L’insurrection permanente
L’insurrection permanente
Véronique Voruz
Ma vie durant, pour des raisons contingentes – chez moi c’était l’Église et l’Armée, du côté de ma mère une lecture littérale et moralisatrice des textes religieux prévalait, du côté de mon père, rejeton d’une longue lignée militaire, c’était la fascination pour les horreurs de l’histoire – je me suis orientée de la même question : quelle part de liberté reste-t-il pour les êtres parlants alors qu’ils sont si foncièrement, si fondamentalement, effets des discours au sein desquels ils émergent et se mettent en sens, s’historicisent, s’hystorisent.
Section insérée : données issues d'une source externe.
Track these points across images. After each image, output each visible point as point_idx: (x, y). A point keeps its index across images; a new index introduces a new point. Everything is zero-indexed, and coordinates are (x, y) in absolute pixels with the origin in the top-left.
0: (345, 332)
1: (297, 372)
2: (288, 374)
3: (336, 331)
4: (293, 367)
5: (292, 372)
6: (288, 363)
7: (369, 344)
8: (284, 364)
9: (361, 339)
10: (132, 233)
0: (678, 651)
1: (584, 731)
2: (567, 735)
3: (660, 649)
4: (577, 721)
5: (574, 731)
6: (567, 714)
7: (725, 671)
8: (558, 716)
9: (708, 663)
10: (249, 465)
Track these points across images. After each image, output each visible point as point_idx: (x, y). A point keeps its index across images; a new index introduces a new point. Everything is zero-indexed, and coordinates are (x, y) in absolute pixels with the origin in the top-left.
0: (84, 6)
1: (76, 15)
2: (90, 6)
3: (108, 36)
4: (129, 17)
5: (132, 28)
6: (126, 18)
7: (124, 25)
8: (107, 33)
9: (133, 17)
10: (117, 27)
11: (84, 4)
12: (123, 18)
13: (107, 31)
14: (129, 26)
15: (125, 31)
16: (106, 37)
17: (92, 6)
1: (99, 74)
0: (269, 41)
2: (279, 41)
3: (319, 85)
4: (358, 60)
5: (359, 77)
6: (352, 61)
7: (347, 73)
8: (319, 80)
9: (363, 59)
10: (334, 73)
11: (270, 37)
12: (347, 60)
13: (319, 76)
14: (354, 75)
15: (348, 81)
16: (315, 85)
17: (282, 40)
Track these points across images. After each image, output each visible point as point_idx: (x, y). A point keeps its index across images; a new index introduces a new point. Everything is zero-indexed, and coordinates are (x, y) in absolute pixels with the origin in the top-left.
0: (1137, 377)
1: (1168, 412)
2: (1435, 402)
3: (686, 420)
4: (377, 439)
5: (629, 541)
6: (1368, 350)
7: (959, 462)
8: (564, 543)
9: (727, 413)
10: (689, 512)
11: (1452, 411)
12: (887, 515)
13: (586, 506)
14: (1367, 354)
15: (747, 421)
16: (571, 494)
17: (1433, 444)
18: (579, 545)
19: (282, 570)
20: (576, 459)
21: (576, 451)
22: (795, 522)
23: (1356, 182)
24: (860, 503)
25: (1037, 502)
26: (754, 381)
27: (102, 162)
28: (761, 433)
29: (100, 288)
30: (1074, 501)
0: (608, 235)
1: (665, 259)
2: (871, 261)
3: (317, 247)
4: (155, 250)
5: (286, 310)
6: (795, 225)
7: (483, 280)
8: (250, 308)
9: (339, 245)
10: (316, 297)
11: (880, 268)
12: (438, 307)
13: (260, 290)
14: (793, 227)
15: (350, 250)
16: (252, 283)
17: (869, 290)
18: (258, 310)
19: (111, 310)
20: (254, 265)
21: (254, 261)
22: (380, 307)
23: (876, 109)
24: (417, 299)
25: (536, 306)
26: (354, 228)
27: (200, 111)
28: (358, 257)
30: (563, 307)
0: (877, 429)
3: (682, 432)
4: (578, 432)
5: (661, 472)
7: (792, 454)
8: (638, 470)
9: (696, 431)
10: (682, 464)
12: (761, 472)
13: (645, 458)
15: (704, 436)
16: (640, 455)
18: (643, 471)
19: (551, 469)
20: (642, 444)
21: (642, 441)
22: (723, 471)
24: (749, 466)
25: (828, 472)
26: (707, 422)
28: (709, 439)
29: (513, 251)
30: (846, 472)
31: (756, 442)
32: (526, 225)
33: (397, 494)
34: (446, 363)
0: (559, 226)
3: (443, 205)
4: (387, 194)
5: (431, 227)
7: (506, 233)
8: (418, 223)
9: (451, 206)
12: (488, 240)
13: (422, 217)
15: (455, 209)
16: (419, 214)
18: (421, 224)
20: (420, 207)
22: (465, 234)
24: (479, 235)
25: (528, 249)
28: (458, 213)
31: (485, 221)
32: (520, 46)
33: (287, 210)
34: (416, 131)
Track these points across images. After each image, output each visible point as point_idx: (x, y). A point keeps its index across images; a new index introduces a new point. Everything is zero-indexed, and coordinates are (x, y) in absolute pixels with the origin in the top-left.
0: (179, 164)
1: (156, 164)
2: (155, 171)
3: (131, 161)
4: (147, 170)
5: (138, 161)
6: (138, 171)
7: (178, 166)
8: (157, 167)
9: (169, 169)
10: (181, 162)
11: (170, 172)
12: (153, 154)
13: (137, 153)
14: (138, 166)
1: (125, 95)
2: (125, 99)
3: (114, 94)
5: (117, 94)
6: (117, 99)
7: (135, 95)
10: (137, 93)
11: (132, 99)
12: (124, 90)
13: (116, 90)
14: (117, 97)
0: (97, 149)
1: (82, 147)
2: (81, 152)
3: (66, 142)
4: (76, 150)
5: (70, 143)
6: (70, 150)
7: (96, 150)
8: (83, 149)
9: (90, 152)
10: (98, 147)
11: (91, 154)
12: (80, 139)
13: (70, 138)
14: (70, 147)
Quelque chose en moi faisait, et fait toujours, insurrection à l’empire du sens. C’est sur ce point que s’est faite ma rencontre avec la psychanalyse. Il y a un « déterminisme échevelé [1] » des sujets de la parole : nous puisons notre sens dans les discours de nos familles, de nos pays, de notre temps, tout en en méconnaissant la contingence. La liberté est donc un pari non naïf qui requiert un travail à rebours de l’imbrication du sens et de la jouissance – cette imbrication, ce tissage de sens joui qui fait l’étoffe, la tonalité affective d’une vie. Comment être libre sans être fou : la marge de manœuvre ouverte aux êtres parlants n’est pas large.
L’expérience analytique n’est d’ailleurs pas sans être affine à la folie : ceux qui ont le désir insondable de pousser une analyse à son terme se trouvent, eux aussi, séparés, extraits du sens commun, avec les conséquences imprévues que cela implique quant à la conduite d’une vie : prendre à sa charge l’élaboration d’un savoir toujours renouvelé – l’alternative étant délirante –, mais aussi avoir à loger, au jour le jour, l’urgence, la poussée de la vie pulsionnelle une fois qu’elle est libérée du fantasme. Comment en effet vivre la pulsion sans le secours de cette machine à jouir ? Il n’y a pas de réponse qui vaille pour tous, c’est à chacun d’inventer, à partir de l’irréductible de sa jouissance, un traitement de cette urgence qui ne saurait se satisfaire des leurres précédemment en usage.
Le désir tel que Lacan l’a conçu est atopique, métonymique, hérétique. Son enseignement est une objection de plus en plus radicale à la normativation du désir des êtres parlants par les discours. Lacan fut, lui-même, insurrection permanente contre l’effet délirant du signifiant, qui est d’induire la croyance par le simple fait de corréler un S2 à un S1. Il a fait de la psychanalyse un dispositif inédit pour produire un nouvel effet de sujet s’ajoutant aux effets de sujets existants, produits des autres discours qui donnent son sens au vivant. Le titre d’AE nomme cet effet de sujet inédit, produit hautement artificiel du discours analytique. Cet effet de sujet sans précédent dans l’histoire de l’humanité reste, au mieux, le témoignage qu’il y a quelque chose d’irrévocablement vivant, insurrectionnel chez les parlêtres, et qui fait objection à la prise de plus en plus exhaustive des êtres humains dans les discours catégoriels.
1 Miller, J.-A., « L’ère de l’homme sans qualités », in La Cause freudienne, 2004.